January 24, 2014
When Ellen DeGeneres shined her spotlight on Nest’s “learning thermostat,” she was only foreshadowing the attention that the smart home device maker would soon receive. Google’s recent decision to acquire Nest Labs has sparked questions in the marketplace ranging from privacy concerns to marketing implications and everything in between.
But with these questions comes a recognition that the once-imagined future is less distant than we may think. A digitally enabled household no longer means simply maintaining a personal Internet connection or even syncing portable devices to a home network. Now, the digital home is becoming a conscious home — one that adapts and responds according to our behavior.

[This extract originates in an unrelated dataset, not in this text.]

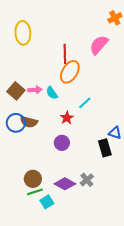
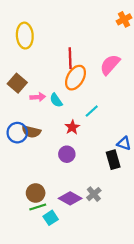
pink semicircle: (99, 45) -> (110, 65), moved
brown square: (16, 91) -> (17, 83), moved

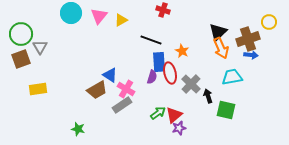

Cutting-edge devices like the smart thermostat might be low on the adoption curve today, but consumer appetite is evident. Forrester’s Consumer Technographics® data shows that more than a third of US online adults are interested in using technology to remotely control their home’s lighting, energy, and security:
The poet Emily Dickinson once said “Where thou art — that is home,” and, in some ways, her statement is far more futuristic than she intended. As smart devices increasingly become part of the furniture (no pun intended), individuals will have the capacity to connect with their houses regardless of location. In her recent report, my colleague Gina Fleming predicts that, ultimately, “the digital home won’t be a location but an individual, who will become the connector across different devices.” The number of these everyday devices will continue to grow — and will continue to connect consumers across time and place.